§ EXERCISE INSTRUCTIONS
Please transcribe the stretch of the forum thread on darshan from "Then I don't" through "of shared experience.", keeping every word, spelling and punctuation mark unchanged.

§ TEXT UNDER STUDY
________________

I don't think you'll know or have any way of knowing where you'll be ahead of time, so I'd say do what's best for B and you now, and follow your gut when the time comes.


§ ita § - Jul 24, 2010 4:57:26 pm PDT #26537 of 30000
Well not canonically, no, but this is transformative fiction.

The object of the darshan, I would think, doesn't really have to have any particulra qualities or even be aware of the effect.

Then I don't think it's darshan anymore, because that's not how the article defined it--it said holy, and it referred to an exchange. It would be some other ineffable charge of shared experience.

Which I have no beef with. It's precisely the idolisation and the transfer/depletion with a celebrity that bother me, especially if the celebrity buys into the pedestal. They're famous, not special.


Zenkitty - Jul 24, 2010 5:21:36 pm PDT #26538 of 30000
Every now and then, I think I might actually be a little odd.

In "I Am Not Spock" Leonard Nimoy related the story of a woman who asked him to touch her sick child so the kid's illness would be healed. She wasn't asking Spock, she was asking Nimoy. Nimoy didn't believe in his darshan, but that woman sure did. I love the concept, by the way. That;s how I felt about the chance to meet the Dalai Lama (which I ended up not getting to do). I just wanted to catch his glance and find out if it felt the way I imagined it would. But that's the Dalai Lama, who is arguably holy, not a celebrity. I think if darshan is something everyone has or could have, if one were holy, darshan would be a nigh-unlimited resource, but if one were not holy, one's darshan could be depleted and one would have to rest. Or take some darshan from a holy person. I think I'm getting the plot of a novel here.


-t - Jul 24, 2010 5:23:37 pm PDT #26539 of 30000
I am a woman of various inclinations and only some of the time are they to burn everything down in frustration

That's a fair reading. I can't really sign off on the depletion aspect, so if that's part of the definition, I guess I don't have much use for the concept. I like having a word to attach to that desire for presence and sight, though.


Zenkitty - Jul 24, 2010 5:25:37 pm PDT #26540 of 30000
Every now and then, I think I might actually be a little odd.

Maybe darshan is like blood. You give some away, and then you grow it back.

________________

§ SOURCE INFORMATION
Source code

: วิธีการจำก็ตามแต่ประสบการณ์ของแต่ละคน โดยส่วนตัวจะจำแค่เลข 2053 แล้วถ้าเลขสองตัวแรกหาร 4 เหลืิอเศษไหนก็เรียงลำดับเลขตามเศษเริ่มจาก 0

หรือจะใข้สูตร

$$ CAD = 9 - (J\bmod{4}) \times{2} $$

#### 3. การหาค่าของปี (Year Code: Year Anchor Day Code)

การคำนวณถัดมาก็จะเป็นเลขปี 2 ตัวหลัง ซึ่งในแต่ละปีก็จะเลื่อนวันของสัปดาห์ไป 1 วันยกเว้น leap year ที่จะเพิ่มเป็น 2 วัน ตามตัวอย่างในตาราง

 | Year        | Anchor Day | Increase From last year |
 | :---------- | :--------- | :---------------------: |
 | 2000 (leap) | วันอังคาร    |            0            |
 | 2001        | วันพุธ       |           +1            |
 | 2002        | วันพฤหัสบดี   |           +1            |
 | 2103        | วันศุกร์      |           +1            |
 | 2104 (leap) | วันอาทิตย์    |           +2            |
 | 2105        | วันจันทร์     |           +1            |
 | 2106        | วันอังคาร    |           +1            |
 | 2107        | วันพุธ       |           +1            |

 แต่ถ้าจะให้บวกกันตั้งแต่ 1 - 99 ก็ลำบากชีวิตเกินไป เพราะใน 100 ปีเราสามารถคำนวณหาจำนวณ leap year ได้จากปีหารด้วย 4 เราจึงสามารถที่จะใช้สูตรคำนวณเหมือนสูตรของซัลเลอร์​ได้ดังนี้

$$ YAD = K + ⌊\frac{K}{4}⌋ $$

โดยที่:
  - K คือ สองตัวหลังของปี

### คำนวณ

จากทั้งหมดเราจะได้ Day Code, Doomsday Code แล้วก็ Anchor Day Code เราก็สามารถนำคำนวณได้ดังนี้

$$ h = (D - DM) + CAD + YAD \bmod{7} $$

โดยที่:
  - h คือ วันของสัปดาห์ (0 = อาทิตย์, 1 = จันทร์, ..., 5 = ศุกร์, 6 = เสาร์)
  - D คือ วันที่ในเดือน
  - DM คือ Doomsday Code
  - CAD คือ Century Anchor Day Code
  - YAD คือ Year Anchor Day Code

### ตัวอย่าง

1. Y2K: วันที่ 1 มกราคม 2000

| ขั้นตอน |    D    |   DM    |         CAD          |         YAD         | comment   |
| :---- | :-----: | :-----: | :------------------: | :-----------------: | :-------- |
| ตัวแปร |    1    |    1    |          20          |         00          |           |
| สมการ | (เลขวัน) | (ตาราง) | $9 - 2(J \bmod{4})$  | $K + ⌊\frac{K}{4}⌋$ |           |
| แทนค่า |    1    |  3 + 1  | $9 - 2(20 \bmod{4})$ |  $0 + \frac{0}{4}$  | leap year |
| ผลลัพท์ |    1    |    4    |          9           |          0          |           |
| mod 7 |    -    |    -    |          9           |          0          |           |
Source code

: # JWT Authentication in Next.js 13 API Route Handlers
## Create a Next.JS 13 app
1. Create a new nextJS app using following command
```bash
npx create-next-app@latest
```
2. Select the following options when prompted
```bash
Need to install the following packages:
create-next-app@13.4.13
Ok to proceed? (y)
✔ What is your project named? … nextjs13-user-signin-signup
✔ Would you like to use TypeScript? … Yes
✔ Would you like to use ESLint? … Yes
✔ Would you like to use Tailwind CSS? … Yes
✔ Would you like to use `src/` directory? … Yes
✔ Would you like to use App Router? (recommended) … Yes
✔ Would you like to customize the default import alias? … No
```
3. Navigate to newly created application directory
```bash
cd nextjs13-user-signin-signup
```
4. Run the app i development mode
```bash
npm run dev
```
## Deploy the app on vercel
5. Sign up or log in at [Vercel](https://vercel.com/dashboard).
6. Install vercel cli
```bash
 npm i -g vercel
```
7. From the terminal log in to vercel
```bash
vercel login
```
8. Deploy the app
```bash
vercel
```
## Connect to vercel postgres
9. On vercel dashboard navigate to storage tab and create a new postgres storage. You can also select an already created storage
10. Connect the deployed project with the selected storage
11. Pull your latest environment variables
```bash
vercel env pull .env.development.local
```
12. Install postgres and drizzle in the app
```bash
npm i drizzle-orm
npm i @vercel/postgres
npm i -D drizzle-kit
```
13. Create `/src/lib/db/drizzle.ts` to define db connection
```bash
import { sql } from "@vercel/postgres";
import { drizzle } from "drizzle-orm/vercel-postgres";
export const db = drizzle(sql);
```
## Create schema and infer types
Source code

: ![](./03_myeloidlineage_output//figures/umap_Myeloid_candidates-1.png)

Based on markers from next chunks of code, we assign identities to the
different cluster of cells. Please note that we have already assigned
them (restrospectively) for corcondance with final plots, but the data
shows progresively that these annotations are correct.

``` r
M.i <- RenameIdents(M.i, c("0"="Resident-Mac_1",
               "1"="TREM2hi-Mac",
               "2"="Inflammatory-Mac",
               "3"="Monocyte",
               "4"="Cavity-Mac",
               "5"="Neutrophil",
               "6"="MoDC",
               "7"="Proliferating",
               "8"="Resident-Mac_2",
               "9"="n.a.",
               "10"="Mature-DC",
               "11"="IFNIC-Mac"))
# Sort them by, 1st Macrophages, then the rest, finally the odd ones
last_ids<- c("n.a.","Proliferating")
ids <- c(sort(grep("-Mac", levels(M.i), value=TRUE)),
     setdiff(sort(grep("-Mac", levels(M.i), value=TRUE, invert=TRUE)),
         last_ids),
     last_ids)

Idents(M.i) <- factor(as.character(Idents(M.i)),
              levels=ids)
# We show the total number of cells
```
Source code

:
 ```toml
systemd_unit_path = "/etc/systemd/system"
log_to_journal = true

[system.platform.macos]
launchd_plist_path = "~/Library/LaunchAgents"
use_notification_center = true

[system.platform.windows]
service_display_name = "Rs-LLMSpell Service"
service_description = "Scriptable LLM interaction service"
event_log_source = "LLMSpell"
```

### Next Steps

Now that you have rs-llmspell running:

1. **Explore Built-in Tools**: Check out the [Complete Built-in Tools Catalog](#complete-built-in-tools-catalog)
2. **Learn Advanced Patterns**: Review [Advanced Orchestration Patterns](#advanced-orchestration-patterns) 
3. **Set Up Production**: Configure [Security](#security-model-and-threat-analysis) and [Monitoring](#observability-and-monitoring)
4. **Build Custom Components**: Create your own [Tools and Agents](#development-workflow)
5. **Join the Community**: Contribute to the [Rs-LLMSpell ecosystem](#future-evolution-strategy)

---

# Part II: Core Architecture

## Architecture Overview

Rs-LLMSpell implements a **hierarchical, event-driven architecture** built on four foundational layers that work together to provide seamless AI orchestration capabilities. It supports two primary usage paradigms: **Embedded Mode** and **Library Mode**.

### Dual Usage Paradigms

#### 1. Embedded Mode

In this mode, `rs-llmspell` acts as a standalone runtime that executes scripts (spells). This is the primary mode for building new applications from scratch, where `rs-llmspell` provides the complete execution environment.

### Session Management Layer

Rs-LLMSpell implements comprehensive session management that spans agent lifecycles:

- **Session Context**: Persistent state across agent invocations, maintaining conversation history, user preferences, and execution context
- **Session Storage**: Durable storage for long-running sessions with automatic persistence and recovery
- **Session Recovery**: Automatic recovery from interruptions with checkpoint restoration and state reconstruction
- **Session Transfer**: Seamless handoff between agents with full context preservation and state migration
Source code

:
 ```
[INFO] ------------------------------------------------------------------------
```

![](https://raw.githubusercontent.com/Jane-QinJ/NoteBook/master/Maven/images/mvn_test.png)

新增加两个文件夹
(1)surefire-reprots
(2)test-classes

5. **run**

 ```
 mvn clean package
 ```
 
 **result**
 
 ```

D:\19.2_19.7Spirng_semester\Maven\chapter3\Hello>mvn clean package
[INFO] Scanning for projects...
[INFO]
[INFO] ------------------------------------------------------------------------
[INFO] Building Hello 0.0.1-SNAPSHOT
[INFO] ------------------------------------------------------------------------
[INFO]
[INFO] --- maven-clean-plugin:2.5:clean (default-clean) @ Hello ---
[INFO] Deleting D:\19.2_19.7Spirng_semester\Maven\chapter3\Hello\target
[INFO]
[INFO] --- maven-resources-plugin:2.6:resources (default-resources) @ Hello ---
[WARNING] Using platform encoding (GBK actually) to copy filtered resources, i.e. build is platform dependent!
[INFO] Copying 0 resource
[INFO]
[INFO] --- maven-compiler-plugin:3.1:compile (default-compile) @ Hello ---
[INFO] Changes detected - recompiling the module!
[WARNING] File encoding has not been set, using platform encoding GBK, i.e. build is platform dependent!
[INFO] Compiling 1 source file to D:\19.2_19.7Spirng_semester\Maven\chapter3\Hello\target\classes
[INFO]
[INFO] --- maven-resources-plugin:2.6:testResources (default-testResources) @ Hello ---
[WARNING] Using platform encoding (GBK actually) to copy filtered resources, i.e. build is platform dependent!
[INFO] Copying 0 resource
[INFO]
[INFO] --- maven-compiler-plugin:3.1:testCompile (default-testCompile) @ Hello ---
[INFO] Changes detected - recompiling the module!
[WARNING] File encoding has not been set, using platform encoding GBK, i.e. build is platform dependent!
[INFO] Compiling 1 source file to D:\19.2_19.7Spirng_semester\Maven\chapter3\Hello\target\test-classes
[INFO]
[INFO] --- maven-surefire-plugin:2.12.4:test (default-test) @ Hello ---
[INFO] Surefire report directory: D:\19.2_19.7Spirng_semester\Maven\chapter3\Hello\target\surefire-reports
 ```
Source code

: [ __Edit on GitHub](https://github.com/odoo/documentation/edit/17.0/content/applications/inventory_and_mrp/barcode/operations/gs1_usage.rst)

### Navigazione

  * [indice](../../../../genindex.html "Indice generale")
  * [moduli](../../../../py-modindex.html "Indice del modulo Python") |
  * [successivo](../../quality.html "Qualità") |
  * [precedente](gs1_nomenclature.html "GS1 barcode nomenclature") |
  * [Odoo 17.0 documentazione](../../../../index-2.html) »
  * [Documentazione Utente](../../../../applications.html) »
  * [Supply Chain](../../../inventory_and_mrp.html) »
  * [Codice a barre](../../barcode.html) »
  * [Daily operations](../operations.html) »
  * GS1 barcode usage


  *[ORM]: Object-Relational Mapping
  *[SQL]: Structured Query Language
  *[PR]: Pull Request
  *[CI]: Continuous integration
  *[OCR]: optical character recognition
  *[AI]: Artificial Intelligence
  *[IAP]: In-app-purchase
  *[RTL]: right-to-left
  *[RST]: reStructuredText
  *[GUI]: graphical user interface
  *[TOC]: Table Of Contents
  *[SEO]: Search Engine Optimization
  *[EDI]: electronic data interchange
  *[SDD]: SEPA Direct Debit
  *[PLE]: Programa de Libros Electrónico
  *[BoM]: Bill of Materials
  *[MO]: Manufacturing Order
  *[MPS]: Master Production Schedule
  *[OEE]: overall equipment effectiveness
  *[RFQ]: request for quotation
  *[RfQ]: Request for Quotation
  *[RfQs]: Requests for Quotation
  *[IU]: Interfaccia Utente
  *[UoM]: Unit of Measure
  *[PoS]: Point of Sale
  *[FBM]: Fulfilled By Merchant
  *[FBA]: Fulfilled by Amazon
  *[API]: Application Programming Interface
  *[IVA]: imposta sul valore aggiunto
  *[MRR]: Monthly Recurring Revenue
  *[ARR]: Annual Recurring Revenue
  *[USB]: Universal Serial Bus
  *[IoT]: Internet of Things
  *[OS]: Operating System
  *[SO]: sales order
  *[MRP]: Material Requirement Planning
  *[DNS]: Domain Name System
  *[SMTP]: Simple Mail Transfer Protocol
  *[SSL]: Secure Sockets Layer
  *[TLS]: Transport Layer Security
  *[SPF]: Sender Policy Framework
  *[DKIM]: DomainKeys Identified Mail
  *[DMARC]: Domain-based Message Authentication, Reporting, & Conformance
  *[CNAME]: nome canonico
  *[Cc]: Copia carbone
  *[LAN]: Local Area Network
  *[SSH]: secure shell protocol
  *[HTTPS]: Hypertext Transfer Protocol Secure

________________

§ RESULT OF THIS EXERCISE
Then I don't think it's darshan anymore, because that's not how the article defined it--it said holy, and it referred to an exchange. It would be some other ineffable charge of shared experience.